Integrates the Google Gemini API to generate personalized advice based on prediction results (diet adjustments, lifestyle improvements, medical consultation reminders), converting probabilities into actionable guidance.

Section 06

Deployment and Usage Guide

Environment Requirements

Python 3.10+
Node.js 18.x+
PostgreSQL 13+

Quick Start

Create and activate a virtual environment
Install dependencies: pip install -r requirements.txt
Configure environment variables (database connection, Gemini API key)
Verify model file integrity
Start the Flask service

Security Design

Sensitive configurations (database credentials, API keys) are stored in .env files and excluded from version control via .gitignore.

Section 07

Application Scenarios and Open-Source Value

The system applies to multiple scenarios:

Auxiliary diagnosis in primary medical institutions (initial assessment in resource-poor areas)
Health checkup data management (batch generation of risk reports)
Integration with chronic disease management platforms (enhancing existing system functions)
Medical teaching and research (demonstrating multi-model fusion applications)
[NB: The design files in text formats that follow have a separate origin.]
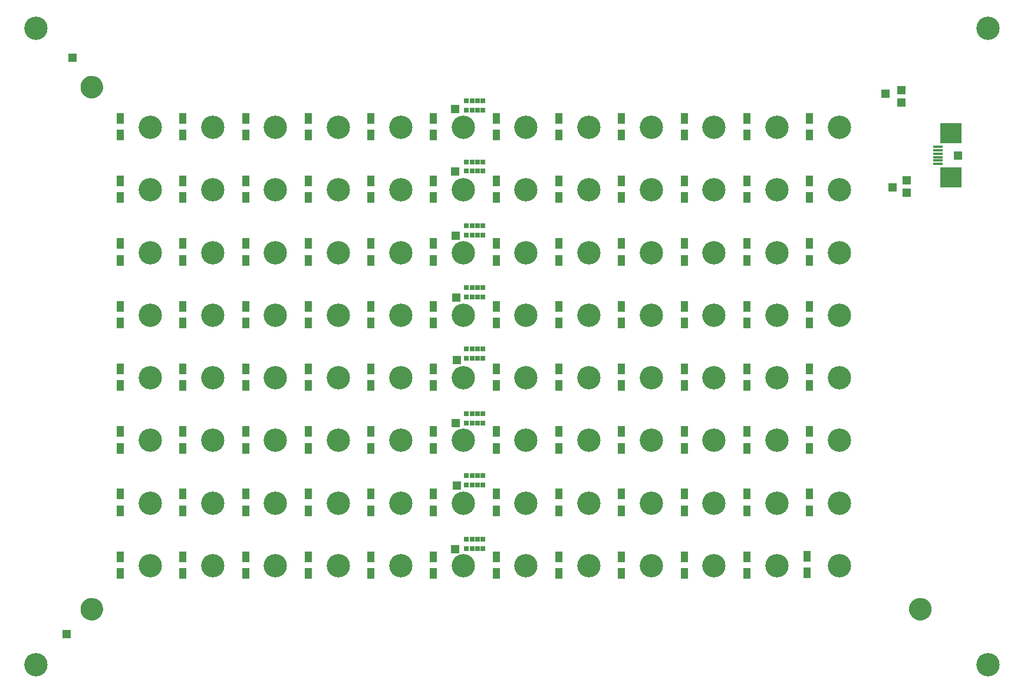
<source format=gts>
G75*
%MOIN*%
%OFA0B0*%
%FSLAX25Y25*%
%IPPOS*%
%LPD*%
%AMOC8*
5,1,8,0,0,1.08239X$1,22.5*
%
%ADD10C,0.13198*%
%ADD11C,0.08600*%
%ADD12C,0.04600*%
%ADD13R,0.04143X0.06112*%
%ADD14R,0.02569X0.03159*%
%ADD15R,0.05324X0.01781*%
%ADD16R,0.12411X0.11230*%
%ADD17R,0.04562X0.04562*%
D10*
X0064611Y0043611D03*
X0129099Y0099674D03*
X0164532Y0099674D03*
X0199965Y0099674D03*
X0235398Y0099674D03*
X0270831Y0099674D03*
X0306265Y0099674D03*
X0341698Y0099674D03*
X0377131Y0099674D03*
X0412564Y0099674D03*
X0447997Y0099674D03*
X0483430Y0099674D03*
X0518863Y0099674D03*
X0518863Y0135107D03*
X0483430Y0135107D03*
X0447997Y0135107D03*
X0412564Y0135107D03*
X0377131Y0135107D03*
X0341698Y0135107D03*
X0306265Y0135107D03*
X0270831Y0135107D03*
X0235398Y0135107D03*
X0199965Y0135107D03*
X0164532Y0135107D03*
X0129099Y0135107D03*
X0129099Y0170540D03*
X0164532Y0170540D03*
X0199965Y0170540D03*
X0235398Y0170540D03*
X0270831Y0170540D03*
X0306265Y0170540D03*
X0341698Y0170540D03*
X0377131Y0170540D03*
X0412564Y0170540D03*
X0447997Y0170540D03*
X0483430Y0170540D03*
X0518863Y0170540D03*
X0518863Y0205973D03*
X0483430Y0205973D03*
X0447997Y0205973D03*
X0412564Y0205973D03*
X0377131Y0205973D03*
X0341698Y0205973D03*
X0306265Y0205973D03*
X0270831Y0205973D03*
X0235398Y0205973D03*
X0199965Y0205973D03*
X0164532Y0205973D03*
X0129099Y0205973D03*
X0129099Y0241406D03*
X0164532Y0241406D03*
X0199965Y0241406D03*
X0235398Y0241406D03*
X0270831Y0241406D03*
X0306265Y0241406D03*
X0341698Y0241406D03*
X0377131Y0241406D03*
X0412564Y0241406D03*
X0447997Y0241406D03*
X0483430Y0241406D03*
X0518863Y0241406D03*
X0518863Y0276839D03*
X0483430Y0276839D03*
X0447997Y0276839D03*
X0412564Y0276839D03*
X0377131Y0276839D03*
X0341698Y0276839D03*
X0306265Y0276839D03*
X0270831Y0276839D03*
X0235398Y0276839D03*
X0199965Y0276839D03*
X0164532Y0276839D03*
X0129099Y0276839D03*
X0129099Y0312272D03*
X0164532Y0312272D03*
X0199965Y0312272D03*
X0235398Y0312272D03*
X0270831Y0312272D03*
X0306265Y0312272D03*
X0341698Y0312272D03*
X0377131Y0312272D03*
X0412564Y0312272D03*
X0447997Y0312272D03*
X0483430Y0312272D03*
X0518863Y0312272D03*
X0518863Y0347706D03*
X0483430Y0347706D03*
X0447997Y0347706D03*
X0412564Y0347706D03*
X0377131Y0347706D03*
X0341698Y0347706D03*
X0306265Y0347706D03*
X0270831Y0347706D03*
X0235398Y0347706D03*
X0199965Y0347706D03*
X0164532Y0347706D03*
X0129099Y0347706D03*
X0064611Y0403769D03*
X0603036Y0403769D03*
X0603036Y0043611D03*
D11*
X0562642Y0075107D02*
X0562644Y0075195D01*
X0562650Y0075283D01*
X0562660Y0075371D01*
X0562674Y0075459D01*
X0562691Y0075545D01*
X0562713Y0075631D01*
X0562738Y0075715D01*
X0562768Y0075799D01*
X0562800Y0075881D01*
X0562837Y0075961D01*
X0562877Y0076040D01*
X0562921Y0076117D01*
X0562968Y0076192D01*
X0563018Y0076264D01*
X0563072Y0076335D01*
X0563128Y0076402D01*
X0563188Y0076468D01*
X0563250Y0076530D01*
X0563316Y0076590D01*
X0563383Y0076646D01*
X0563454Y0076700D01*
X0563526Y0076750D01*
X0563601Y0076797D01*
X0563678Y0076841D01*
X0563757Y0076881D01*
X0563837Y0076918D01*
X0563919Y0076950D01*
X0564003Y0076980D01*
X0564087Y0077005D01*
X0564173Y0077027D01*
X0564259Y0077044D01*
X0564347Y0077058D01*
X0564435Y0077068D01*
X0564523Y0077074D01*
X0564611Y0077076D01*
X0564699Y0077074D01*
X0564787Y0077068D01*
X0564875Y0077058D01*
X0564963Y0077044D01*
X0565049Y0077027D01*
X0565135Y0077005D01*
X0565219Y0076980D01*
X0565303Y0076950D01*
X0565385Y0076918D01*
X0565465Y0076881D01*
X0565544Y0076841D01*
X0565621Y0076797D01*
X0565696Y0076750D01*
X0565768Y0076700D01*
X0565839Y0076646D01*
X0565906Y0076590D01*
X0565972Y0076530D01*
X0566034Y0076468D01*
X0566094Y0076402D01*
X0566150Y0076335D01*
X0566204Y0076264D01*
X0566254Y0076192D01*
X0566301Y0076117D01*
X0566345Y0076040D01*
X0566385Y0075961D01*
X0566422Y0075881D01*
X0566454Y0075799D01*
X0566484Y0075715D01*
X0566509Y0075631D01*
X0566531Y0075545D01*
X0566548Y0075459D01*
X0566562Y0075371D01*
X0566572Y0075283D01*
X0566578Y0075195D01*
X0566580Y0075107D01*
X0566578Y0075019D01*
X0566572Y0074931D01*
X0566562Y0074843D01*
X0566548Y0074755D01*
X0566531Y0074669D01*
X0566509Y0074583D01*
X0566484Y0074499D01*
X0566454Y0074415D01*
X0566422Y0074333D01*
X0566385Y0074253D01*
X0566345Y0074174D01*
X0566301Y0074097D01*
X0566254Y0074022D01*
X0566204Y0073950D01*
X0566150Y0073879D01*
X0566094Y0073812D01*
X0566034Y0073746D01*
X0565972Y0073684D01*
X0565906Y0073624D01*
X0565839Y0073568D01*
X0565768Y0073514D01*
X0565696Y0073464D01*
X0565621Y0073417D01*
X0565544Y0073373D01*
X0565465Y0073333D01*
X0565385Y0073296D01*
X0565303Y0073264D01*
X0565219Y0073234D01*
X0565135Y0073209D01*
X0565049Y0073187D01*
X0564963Y0073170D01*
X0564875Y0073156D01*
X0564787Y0073146D01*
X0564699Y0073140D01*
X0564611Y0073138D01*
X0564523Y0073140D01*
X0564435Y0073146D01*
X0564347Y0073156D01*
X0564259Y0073170D01*
X0564173Y0073187D01*
X0564087Y0073209D01*
X0564003Y0073234D01*
X0563919Y0073264D01*
X0563837Y0073296D01*
X0563757Y0073333D01*
X0563678Y0073373D01*
X0563601Y0073417D01*
X0563526Y0073464D01*
X0563454Y0073514D01*
X0563383Y0073568D01*
X0563316Y0073624D01*
X0563250Y0073684D01*
X0563188Y0073746D01*
X0563128Y0073812D01*
X0563072Y0073879D01*
X0563018Y0073950D01*
X0562968Y0074022D01*
X0562921Y0074097D01*
X0562877Y0074174D01*
X0562837Y0074253D01*
X0562800Y0074333D01*
X0562768Y0074415D01*
X0562738Y0074499D01*
X0562713Y0074583D01*
X0562691Y0074669D01*
X0562674Y0074755D01*
X0562660Y0074843D01*
X0562650Y0074931D01*
X0562644Y0075019D01*
X0562642Y0075107D01*
X0094138Y0075107D02*
X0094140Y0075195D01*
X0094146Y0075283D01*
X0094156Y0075371D01*
X0094170Y0075459D01*
X0094187Y0075545D01*
X0094209Y0075631D01*
X0094234Y0075715D01*
X0094264Y0075799D01*
X0094296Y0075881D01*
X0094333Y0075961D01*
X0094373Y0076040D01*
X0094417Y0076117D01*
X0094464Y0076192D01*
X0094514Y0076264D01*
X0094568Y0076335D01*
X0094624Y0076402D01*
X0094684Y0076468D01*
X0094746Y0076530D01*
X0094812Y0076590D01*
X0094879Y0076646D01*
X0094950Y0076700D01*
X0095022Y0076750D01*
X0095097Y0076797D01*
X0095174Y0076841D01*
X0095253Y0076881D01*
X0095333Y0076918D01*
X0095415Y0076950D01*
X0095499Y0076980D01*
X0095583Y0077005D01*
X0095669Y0077027D01*
X0095755Y0077044D01*
X0095843Y0077058D01*
X0095931Y0077068D01*
X0096019Y0077074D01*
X0096107Y0077076D01*
X0096195Y0077074D01*
X0096283Y0077068D01*
X0096371Y0077058D01*
X0096459Y0077044D01*
X0096545Y0077027D01*
X0096631Y0077005D01*
X0096715Y0076980D01*
X0096799Y0076950D01*
X0096881Y0076918D01*
X0096961Y0076881D01*
X0097040Y0076841D01*
X0097117Y0076797D01*
X0097192Y0076750D01*
X0097264Y0076700D01*
X0097335Y0076646D01*
X0097402Y0076590D01*
X0097468Y0076530D01*
X0097530Y0076468D01*
X0097590Y0076402D01*
X0097646Y0076335D01*
X0097700Y0076264D01*
X0097750Y0076192D01*
X0097797Y0076117D01*
X0097841Y0076040D01*
X0097881Y0075961D01*
X0097918Y0075881D01*
X0097950Y0075799D01*
X0097980Y0075715D01*
X0098005Y0075631D01*
X0098027Y0075545D01*
X0098044Y0075459D01*
X0098058Y0075371D01*
X0098068Y0075283D01*
X0098074Y0075195D01*
X0098076Y0075107D01*
X0098074Y0075019D01*
X0098068Y0074931D01*
X0098058Y0074843D01*
X0098044Y0074755D01*
X0098027Y0074669D01*
X0098005Y0074583D01*
X0097980Y0074499D01*
X0097950Y0074415D01*
X0097918Y0074333D01*
X0097881Y0074253D01*
X0097841Y0074174D01*
X0097797Y0074097D01*
X0097750Y0074022D01*
X0097700Y0073950D01*
X0097646Y0073879D01*
X0097590Y0073812D01*
X0097530Y0073746D01*
X0097468Y0073684D01*
X0097402Y0073624D01*
X0097335Y0073568D01*
X0097264Y0073514D01*
X0097192Y0073464D01*
X0097117Y0073417D01*
X0097040Y0073373D01*
X0096961Y0073333D01*
X0096881Y0073296D01*
X0096799Y0073264D01*
X0096715Y0073234D01*
X0096631Y0073209D01*
X0096545Y0073187D01*
X0096459Y0073170D01*
X0096371Y0073156D01*
X0096283Y0073146D01*
X0096195Y0073140D01*
X0096107Y0073138D01*
X0096019Y0073140D01*
X0095931Y0073146D01*
X0095843Y0073156D01*
X0095755Y0073170D01*
X0095669Y0073187D01*
X0095583Y0073209D01*
X0095499Y0073234D01*
X0095415Y0073264D01*
X0095333Y0073296D01*
X0095253Y0073333D01*
X0095174Y0073373D01*
X0095097Y0073417D01*
X0095022Y0073464D01*
X0094950Y0073514D01*
X0094879Y0073568D01*
X0094812Y0073624D01*
X0094746Y0073684D01*
X0094684Y0073746D01*
X0094624Y0073812D01*
X0094568Y0073879D01*
X0094514Y0073950D01*
X0094464Y0074022D01*
X0094417Y0074097D01*
X0094373Y0074174D01*
X0094333Y0074253D01*
X0094296Y0074333D01*
X0094264Y0074415D01*
X0094234Y0074499D01*
X0094209Y0074583D01*
X0094187Y0074669D01*
X0094170Y0074755D01*
X0094156Y0074843D01*
X0094146Y0074931D01*
X0094140Y0075019D01*
X0094138Y0075107D01*
X0094138Y0370383D02*
X0094140Y0370471D01*
X0094146Y0370559D01*
X0094156Y0370647D01*
X0094170Y0370735D01*
X0094187Y0370821D01*
X0094209Y0370907D01*
X0094234Y0370991D01*
X0094264Y0371075D01*
X0094296Y0371157D01*
X0094333Y0371237D01*
X0094373Y0371316D01*
X0094417Y0371393D01*
X0094464Y0371468D01*
X0094514Y0371540D01*
X0094568Y0371611D01*
X0094624Y0371678D01*
X0094684Y0371744D01*
X0094746Y0371806D01*
X0094812Y0371866D01*
X0094879Y0371922D01*
X0094950Y0371976D01*
X0095022Y0372026D01*
X0095097Y0372073D01*
X0095174Y0372117D01*
X0095253Y0372157D01*
X0095333Y0372194D01*
X0095415Y0372226D01*
X0095499Y0372256D01*
X0095583Y0372281D01*
X0095669Y0372303D01*
X0095755Y0372320D01*
X0095843Y0372334D01*
X0095931Y0372344D01*
X0096019Y0372350D01*
X0096107Y0372352D01*
X0096195Y0372350D01*
X0096283Y0372344D01*
X0096371Y0372334D01*
X0096459Y0372320D01*
X0096545Y0372303D01*
X0096631Y0372281D01*
X0096715Y0372256D01*
X0096799Y0372226D01*
X0096881Y0372194D01*
X0096961Y0372157D01*
X0097040Y0372117D01*
X0097117Y0372073D01*
X0097192Y0372026D01*
X0097264Y0371976D01*
X0097335Y0371922D01*
X0097402Y0371866D01*
X0097468Y0371806D01*
X0097530Y0371744D01*
X0097590Y0371678D01*
X0097646Y0371611D01*
X0097700Y0371540D01*
X0097750Y0371468D01*
X0097797Y0371393D01*
X0097841Y0371316D01*
X0097881Y0371237D01*
X0097918Y0371157D01*
X0097950Y0371075D01*
X0097980Y0370991D01*
X0098005Y0370907D01*
X0098027Y0370821D01*
X0098044Y0370735D01*
X0098058Y0370647D01*
X0098068Y0370559D01*
X0098074Y0370471D01*
X0098076Y0370383D01*
X0098074Y0370295D01*
X0098068Y0370207D01*
X0098058Y0370119D01*
X0098044Y0370031D01*
X0098027Y0369945D01*
X0098005Y0369859D01*
X0097980Y0369775D01*
X0097950Y0369691D01*
X0097918Y0369609D01*
X0097881Y0369529D01*
X0097841Y0369450D01*
X0097797Y0369373D01*
X0097750Y0369298D01*
X0097700Y0369226D01*
X0097646Y0369155D01*
X0097590Y0369088D01*
X0097530Y0369022D01*
X0097468Y0368960D01*
X0097402Y0368900D01*
X0097335Y0368844D01*
X0097264Y0368790D01*
X0097192Y0368740D01*
X0097117Y0368693D01*
X0097040Y0368649D01*
X0096961Y0368609D01*
X0096881Y0368572D01*
X0096799Y0368540D01*
X0096715Y0368510D01*
X0096631Y0368485D01*
X0096545Y0368463D01*
X0096459Y0368446D01*
X0096371Y0368432D01*
X0096283Y0368422D01*
X0096195Y0368416D01*
X0096107Y0368414D01*
X0096019Y0368416D01*
X0095931Y0368422D01*
X0095843Y0368432D01*
X0095755Y0368446D01*
X0095669Y0368463D01*
X0095583Y0368485D01*
X0095499Y0368510D01*
X0095415Y0368540D01*
X0095333Y0368572D01*
X0095253Y0368609D01*
X0095174Y0368649D01*
X0095097Y0368693D01*
X0095022Y0368740D01*
X0094950Y0368790D01*
X0094879Y0368844D01*
X0094812Y0368900D01*
X0094746Y0368960D01*
X0094684Y0369022D01*
X0094624Y0369088D01*
X0094568Y0369155D01*
X0094514Y0369226D01*
X0094464Y0369298D01*
X0094417Y0369373D01*
X0094373Y0369450D01*
X0094333Y0369529D01*
X0094296Y0369609D01*
X0094264Y0369691D01*
X0094234Y0369775D01*
X0094209Y0369859D01*
X0094187Y0369945D01*
X0094170Y0370031D01*
X0094156Y0370119D01*
X0094146Y0370207D01*
X0094140Y0370295D01*
X0094138Y0370383D01*
D12*
X0096107Y0370383D03*
X0096107Y0075107D03*
X0564611Y0075107D03*
D13*
X0500414Y0095631D03*
X0500414Y0105080D03*
X0466548Y0104753D03*
X0466548Y0095304D03*
X0431115Y0095304D03*
X0431115Y0104753D03*
X0395682Y0104753D03*
X0395682Y0095304D03*
X0360249Y0095304D03*
X0360249Y0104753D03*
X0360249Y0130737D03*
X0360249Y0140186D03*
X0395682Y0140186D03*
X0395682Y0130737D03*
X0431115Y0130737D03*
X0431115Y0140186D03*
X0431115Y0166170D03*
X0431115Y0175619D03*
X0395682Y0175619D03*
X0395682Y0166170D03*
X0360249Y0166170D03*
X0360249Y0175619D03*
X0360249Y0201603D03*
X0360249Y0211052D03*
X0395682Y0211052D03*
X0395682Y0201603D03*
X0431115Y0201603D03*
X0431115Y0211052D03*
X0431115Y0237036D03*
X0431115Y0246485D03*
X0395682Y0246485D03*
X0395682Y0237036D03*
X0360249Y0237036D03*
X0360249Y0246485D03*
X0360249Y0272469D03*
X0360249Y0281918D03*
X0395682Y0281918D03*
X0395682Y0272469D03*
X0431115Y0272469D03*
X0431115Y0281918D03*
X0431115Y0307902D03*
X0431115Y0317351D03*
X0395682Y0317351D03*
X0395682Y0307902D03*
X0360249Y0307902D03*
X0360249Y0317351D03*
X0360249Y0343335D03*
X0360249Y0352784D03*
X0395682Y0352784D03*
X0395682Y0343335D03*
X0431115Y0343335D03*
X0431115Y0352784D03*
X0466548Y0352784D03*
X0466548Y0343335D03*
X0501981Y0343335D03*
X0501981Y0352784D03*
X0501981Y0317351D03*
X0501981Y0307902D03*
X0466548Y0307902D03*
X0466548Y0317351D03*
X0466548Y0281918D03*
X0466548Y0272469D03*
X0501981Y0272469D03*
X0501981Y0281918D03*
X0501981Y0246485D03*
X0501981Y0237036D03*
X0466548Y0237036D03*
X0466548Y0246485D03*
X0466548Y0211052D03*
X0466548Y0201603D03*
X0501981Y0201603D03*
X0501981Y0211052D03*
X0501981Y0175619D03*
X0501981Y0166170D03*
X0466548Y0166170D03*
X0466548Y0175619D03*
X0466548Y0140186D03*
X0466548Y0130737D03*
X0501981Y0130737D03*
X0501981Y0140186D03*
X0324816Y0140186D03*
X0324816Y0130737D03*
X0289383Y0130737D03*
X0289383Y0140186D03*
X0253950Y0140186D03*
X0253950Y0130737D03*
X0253950Y0104753D03*
X0253950Y0095304D03*
X0289383Y0095304D03*
X0289383Y0104753D03*
X0324816Y0104753D03*
X0324816Y0095304D03*
X0324816Y0166170D03*
X0324816Y0175619D03*
X0289383Y0175619D03*
X0289383Y0166170D03*
X0253950Y0166170D03*
X0253950Y0175619D03*
X0253950Y0201603D03*
X0253950Y0211052D03*
X0289383Y0211052D03*
X0289383Y0201603D03*
X0324816Y0201603D03*
X0324816Y0211052D03*
X0324816Y0237036D03*
X0324816Y0246485D03*
X0289383Y0246485D03*
X0289383Y0237036D03*
X0253950Y0237036D03*
X0253950Y0246485D03*
X0253950Y0272469D03*
X0253950Y0281918D03*
X0289383Y0281918D03*
X0289383Y0272469D03*
X0324816Y0272469D03*
X0324816Y0281918D03*
X0324816Y0307902D03*
X0324816Y0317351D03*
X0289383Y0317351D03*
X0289383Y0307902D03*
X0253950Y0307902D03*
X0253950Y0317351D03*
X0253950Y0343335D03*
X0253950Y0352784D03*
X0289383Y0352784D03*
X0289383Y0343335D03*
X0324816Y0343335D03*
X0324816Y0352784D03*
X0218517Y0352784D03*
X0218517Y0343335D03*
X0183083Y0343335D03*
X0183083Y0352784D03*
X0147650Y0352784D03*
X0147650Y0343335D03*
X0147650Y0317351D03*
X0147650Y0307902D03*
X0183083Y0307902D03*
X0183083Y0317351D03*
X0218517Y0317351D03*
X0218517Y0307902D03*
X0218517Y0281918D03*
X0218517Y0272469D03*
X0183083Y0272469D03*
X0183083Y0281918D03*
X0147650Y0281918D03*
X0147650Y0272469D03*
X0147650Y0246485D03*
X0147650Y0237036D03*
X0183083Y0237036D03*
X0183083Y0246485D03*
X0218517Y0246485D03*
X0218517Y0237036D03*
X0218517Y0211052D03*
X0218517Y0201603D03*
X0183083Y0201603D03*
X0183083Y0211052D03*
X0147650Y0211052D03*
X0147650Y0201603D03*
X0147650Y0175619D03*
X0147650Y0166170D03*
X0183083Y0166170D03*
X0183083Y0175619D03*
X0218517Y0175619D03*
X0218517Y0166170D03*
X0218517Y0140186D03*
X0218517Y0130737D03*
X0183083Y0130737D03*
X0183083Y0140186D03*
X0147650Y0140186D03*
X0147650Y0130737D03*
X0147650Y0104753D03*
X0147650Y0095304D03*
X0183083Y0095304D03*
X0183083Y0104753D03*
X0218517Y0104753D03*
X0218517Y0095304D03*
X0112217Y0095304D03*
X0112217Y0104753D03*
X0112217Y0130737D03*
X0112217Y0140186D03*
X0112217Y0166170D03*
X0112217Y0175619D03*
X0112217Y0201603D03*
X0112217Y0211052D03*
X0112217Y0237036D03*
X0112217Y0246485D03*
X0112217Y0272469D03*
X0112217Y0281918D03*
X0112217Y0307902D03*
X0112217Y0317351D03*
X0112217Y0343335D03*
X0112217Y0352784D03*
D14*
X0307918Y0357489D03*
X0311068Y0357489D03*
X0314217Y0357489D03*
X0317367Y0357489D03*
X0317367Y0362804D03*
X0314217Y0362804D03*
X0311068Y0362804D03*
X0307918Y0362804D03*
X0307918Y0328158D03*
X0311068Y0328158D03*
X0314217Y0328158D03*
X0317367Y0328158D03*
X0317367Y0322843D03*
X0314217Y0322843D03*
X0311068Y0322843D03*
X0307918Y0322843D03*
X0307918Y0291938D03*
X0311068Y0291938D03*
X0314217Y0291938D03*
X0317367Y0291938D03*
X0317367Y0286623D03*
X0314217Y0286623D03*
X0311068Y0286623D03*
X0307918Y0286623D03*
X0307918Y0256898D03*
X0311068Y0256898D03*
X0314217Y0256898D03*
X0317367Y0256898D03*
X0317367Y0251583D03*
X0314217Y0251583D03*
X0311068Y0251583D03*
X0307918Y0251583D03*
X0307918Y0222253D03*
X0311068Y0222253D03*
X0314217Y0222253D03*
X0317367Y0222253D03*
X0317367Y0216938D03*
X0314217Y0216938D03*
X0311068Y0216938D03*
X0307918Y0216938D03*
X0307918Y0185639D03*
X0311068Y0185639D03*
X0314217Y0185639D03*
X0317367Y0185639D03*
X0317367Y0180324D03*
X0314217Y0180324D03*
X0311068Y0180324D03*
X0307918Y0180324D03*
X0307918Y0150599D03*
X0311068Y0150599D03*
X0314217Y0150599D03*
X0317367Y0150599D03*
X0317367Y0145284D03*
X0314217Y0145284D03*
X0311068Y0145284D03*
X0307918Y0145284D03*
X0307918Y0114772D03*
X0311068Y0114772D03*
X0314217Y0114772D03*
X0317367Y0114772D03*
X0317367Y0109457D03*
X0314217Y0109457D03*
X0311068Y0109457D03*
X0307918Y0109457D03*
D15*
X0574414Y0326879D03*
X0574414Y0328847D03*
X0574414Y0330816D03*
X0574414Y0332784D03*
X0574414Y0334753D03*
X0574414Y0336721D03*
D16*
X0581894Y0344320D03*
X0581894Y0319280D03*
D17*
X0585800Y0331800D03*
X0556800Y0317800D03*
X0556800Y0310800D03*
X0548800Y0313800D03*
X0553800Y0361800D03*
X0553800Y0368800D03*
X0544800Y0366800D03*
X0301685Y0358122D03*
X0301535Y0322822D03*
X0301785Y0286472D03*
X0302235Y0251372D03*
X0302485Y0216022D03*
X0301785Y0180222D03*
X0302585Y0144972D03*
X0301535Y0109122D03*
X0081963Y0061173D03*
X0085077Y0387085D03*
M02*

</source>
Open-source features allow customization: connecting electronic medical records, adapting to specific population data, and integrating more models.

Section 08

Summary and Outlook

This system balances prediction accuracy and user experience through multi-model fusion, interpretability analysis, and AI recommendations. It provides a complete reference for medical AI developers (from data processing to deployment), especially useful in addressing class imbalance, interpretability, and production configuration. With future data accumulation and algorithm iteration, it is expected to play a greater role in disease prevention and early intervention.